So there’s some real science as to why we’re frazzled. And not only why we’re frazzled, but also why it can be so hard to find a way out, yet completely crucial to find that way given the costs at stake.
Neuro-science (which let’s remember is only about 30 years old as a proper discipline) is telling us from MRi scans that the frontal lobe – the bit of our brain the gives us our best thinking – is particularly susceptible to cognitive fatigue. And at the same time for most people in the Western world it is also completely overloaded with inputs.
I’ve found Daniel Kahneman’s book – Thinking Fast & Slow – really helpful here in understanding what’s known as “decision fatigue”. Knowledge workers like you and me spend out days making hundreds, sometimes thousands of decisions – large and small. It explains why at the end of a day where we’ve bounced from meeting to meeting, given directions to team members, negotiated deals, created content, managed clients, developed solutions and sifted through a small mountain of email and online communications, we can end up utterly exhausted. And all that despite sometimes not feeling like we’ve really achieved much!

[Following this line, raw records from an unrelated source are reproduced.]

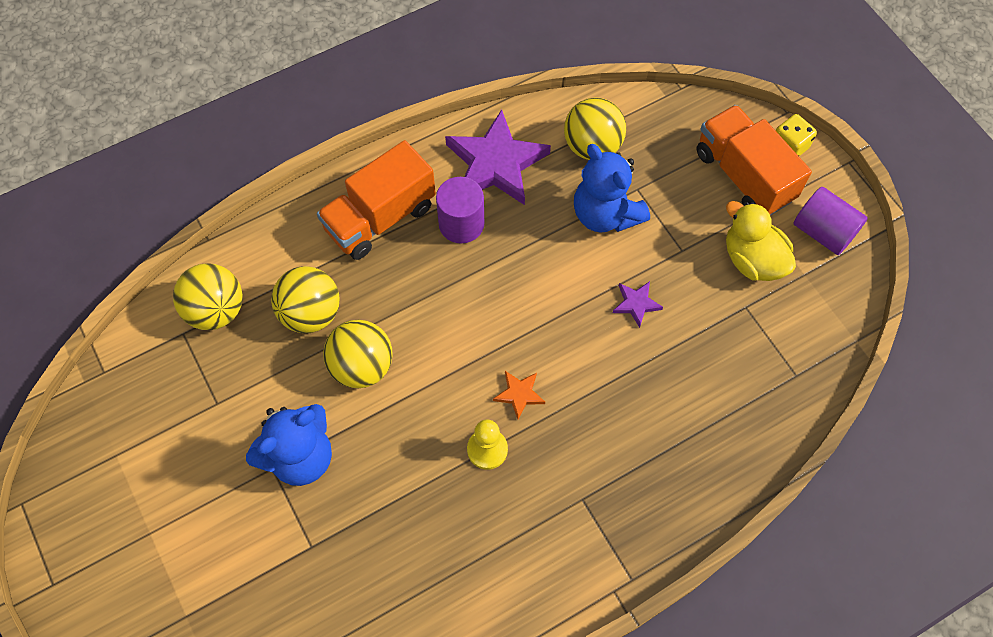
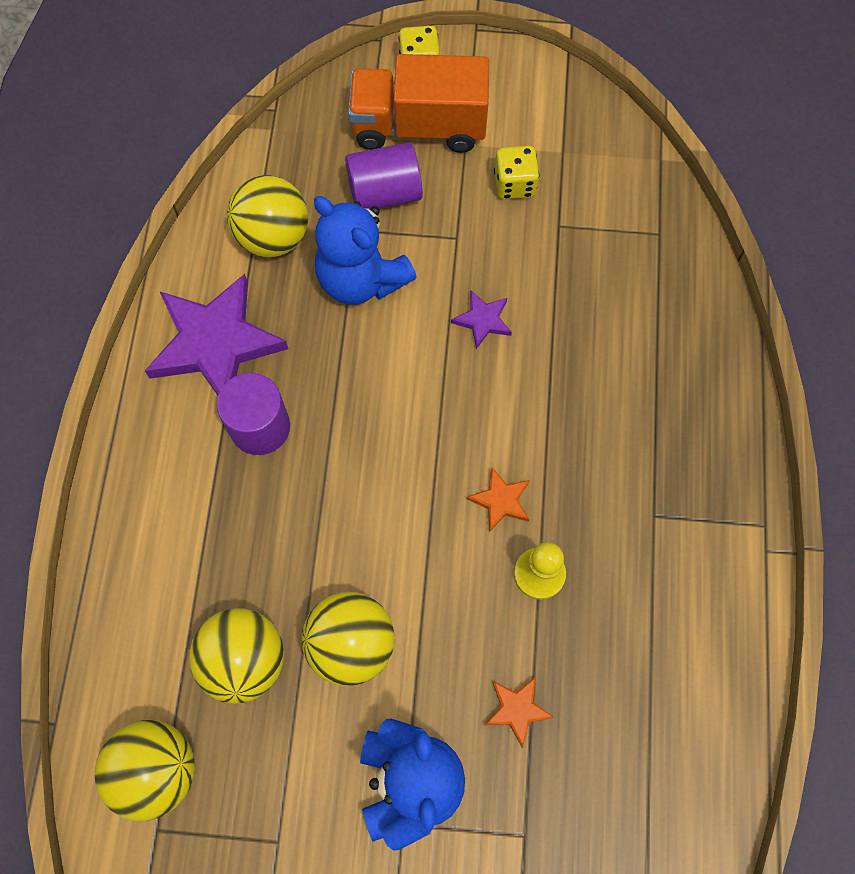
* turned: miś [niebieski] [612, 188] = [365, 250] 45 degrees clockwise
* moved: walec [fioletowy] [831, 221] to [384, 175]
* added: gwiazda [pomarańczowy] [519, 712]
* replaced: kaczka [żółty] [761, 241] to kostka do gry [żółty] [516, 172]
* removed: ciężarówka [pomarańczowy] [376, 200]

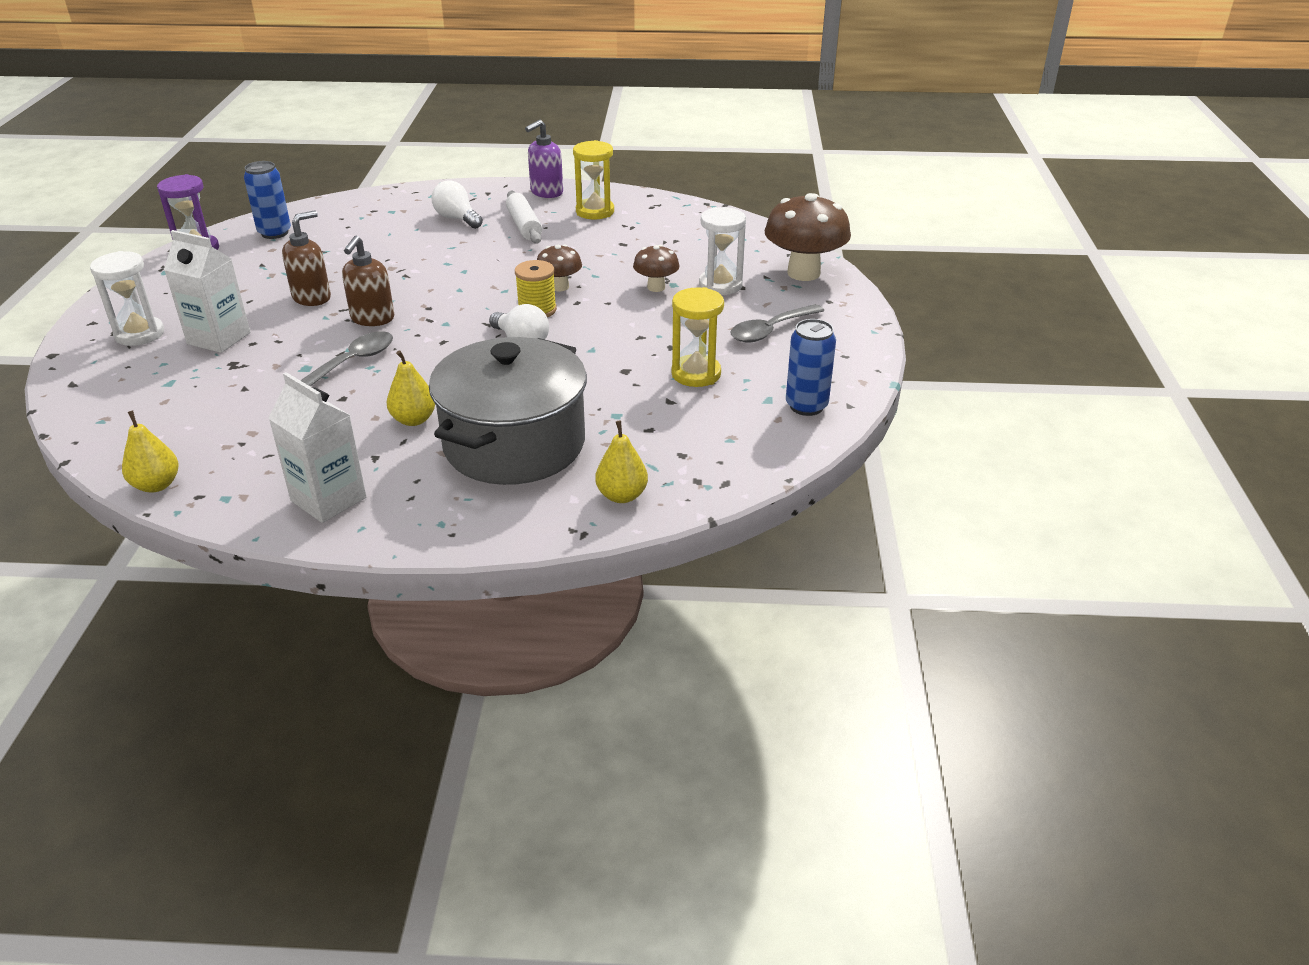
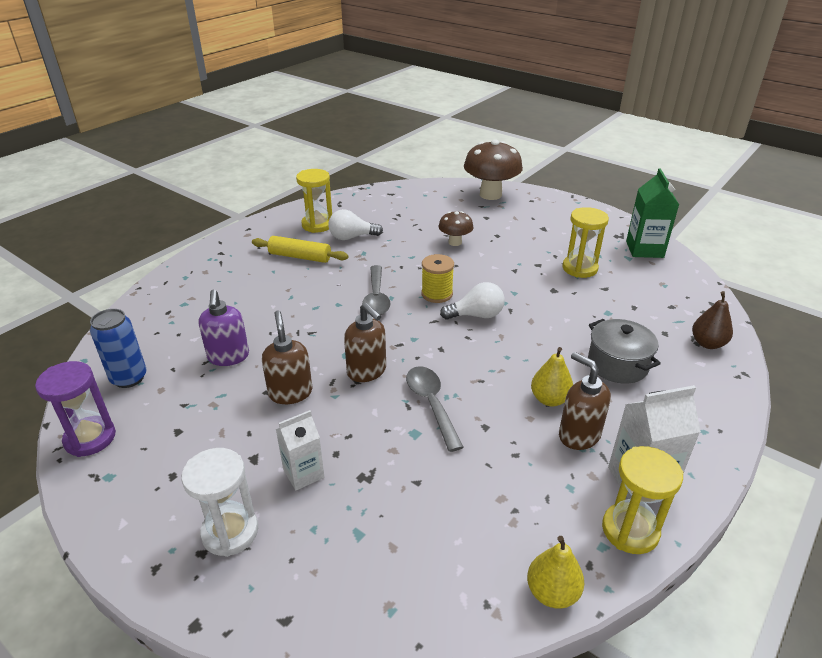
* moved: dozownik mydła [fioletowy] [544, 159] to [224, 328]
* recoloured: wałek do ciasta [biały] [524, 217] to wałek do ciasta [żółty] [300, 249]
* resized: karton mleka [biały] [207, 291] = [300, 450] x0.66
* moved: żarówka [biały] [457, 204] to [355, 224]
* moved: łyżka [szary] [777, 323] to [376, 290]
* added: dozownik mydła [brązowy] [585, 401]
* resized: garnek [szary] [508, 411] = [624, 351] x0.54
* added: klepsydra [żółty] [642, 500]
* replaced: puszka [niebieski] [811, 367] to karton mleka [zielony] [652, 213]
* recoloured: gruszka [żółty] [621, 462] to gruszka [brązowy] [712, 320]
* removed: grzyb [brązowy] [559, 267]
* removed: klepsydra [biały] [722, 251]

Anyway, the real problem is the long term accumulation of said fatigue. Because we simply get used to it.
In my case, I accept the ache as normal. I keep producing amidst a mental fog that slowly seems to get more dense. And it’s all because I don’t esteem the idea of rest.
I keep telling myself a story that “Well, if clients and the team are delighted and value seems to be flowing all over the place then things must be ok, right? Just keep going”.
But deep down I know (and mostly avoid) three nagging realities…
i) Even though the recipients of what I do are happy, I secretly know quality of my work could and should be better. And better wont come from simply working harder.
ii) Just keeping pushing isn’t going to be sustainable for the long term. What’s the point of succeeding this year and failing over ten?
iii) My family and friends deserve more. It’s not ok for me to consistently be a bit of a zombie in the evenings and at weekends because I engineer the week to be so draining.